Julio aceptó con entusiasmo, se esforzó por hacer bien su trabajo, y durante algunos meses fue feliz, más y menos feliz que antes, más porque le gustaba Manuel, porque admiraba su fuerza, su serenidad, su capacidad de controlarlo todo, y porque se divertía viajando con él, con su hermana y con su madre, por los pueblos de los alrededores, donde las muchachas le admiraban sin disimulos y se le acercaban al final de la función para preguntarle cómo se llamaba, cómo lo hacía, cuándo volvería. Menos porque descubrió la verdad, el precario fundamento de esa felicidad que no llegaría a echar raíces en él, que fabricaba una ilusión sonrosada, aérea, traidora, que le llevaba a olvidarse de su nombre y de sus apellidos, de su destino y de la realidad, como si su padre se hubiera muerto, como si Manuel fuera su padre, como si su madre nunca hubiera sido la señora cansada y respetable que deseaba recuperar más de lo que deseaba ninguna otra cosa.
Teresa miraba a su huésped con una devoción entregada, codiciosa, interior, cargada de admiración, de complicidad, que Julio no había visto jamás en sus ojos. Manuel estaba siempre pendiente de tenerla cerca, de protegerla, de no perderla mientras atravesaban el tumulto de las calles, y todos los días, en el desayuno, le hacía una pajarita de papel que ella recibía con una sonrisa de desproporcionada gratitud, como si tuviera mucho más que agradecerle. Julio les veía, y les escuchaba, compañero, compañera, esas dos palabras comunes, inocentes, casi triviales, que en sus labios desbordaban todos los significados que él conocía, y hasta los que era capaz de imaginar.
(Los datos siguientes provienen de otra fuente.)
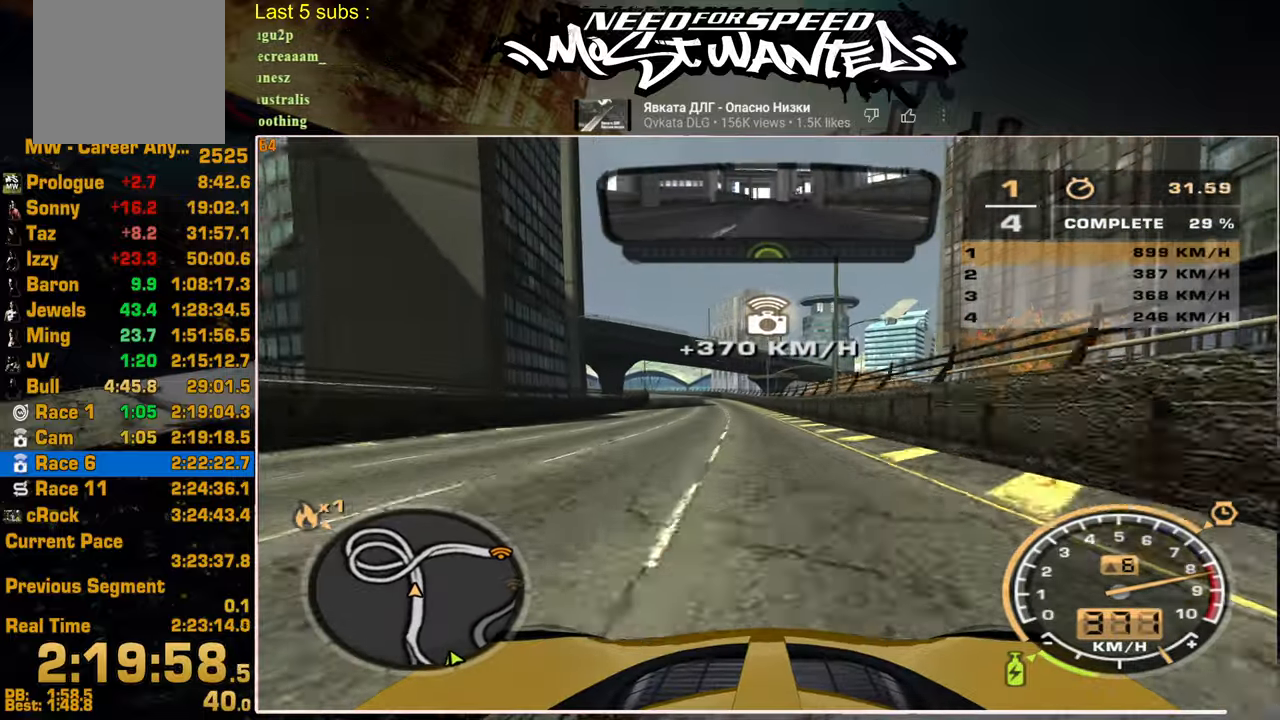
{"buttons": ["R2"], "left_stick": "up-left", "right_stick": "center", "events": []}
Y podría haberse abandonado, haber elegido esa versión fácil, falsa, amable, acorde con la guerra, con los tiempos, con la cualidad terrible y convulsa del paisaje que les rodeaba, pero no quiso hacerlo porque era demasiado orgulloso, demasiado soberbio como para renunciar a lo que era suyo, para aceptar una parte de un pastel ajeno, para conformarse con un papel secundario en un sueño postizo que no le pertenecía. Manuel le dio esa oportunidad varias veces, pero él nunca quiso aceptarla.
—¿Y a ti qué te pasa? —le preguntaba, y Julio se daba cuenta de que le trataba como a un hombre, pero tampoco era capaz de agradecérselo.
—Nada.
—¿Quieres que hablemos?
—No.
Si hubiera hablado con él, todo habría sido distinto. Si hubiera hablado con él, no le habrían dejado atrás. Pero la mano seguía siendo más rápida que la vista en el país sin reglas donde Julio Carrión vivía, la mano fue más rápida que la guerra, más rápida que el miedo, que la confusión, que la vergüenza, durante mucho tiempo, y Manuel tenía las manos vacías, el puño de las mangas subido hasta el codo mientras movía los dedos en el aire como si fueran diez, y parecían diez, pero eran nueve y todo lo demás ingenio, trampa, astucia, en realidad los ojos son muchísimo más rápidos que las manos, Julio, no lo olvides nunca, y nunca podría olvidarlo desde aquella tarde de mayo en la que sus ojos se estrellaron de frente con la realidad que hasta entonces habían logrado esquivar.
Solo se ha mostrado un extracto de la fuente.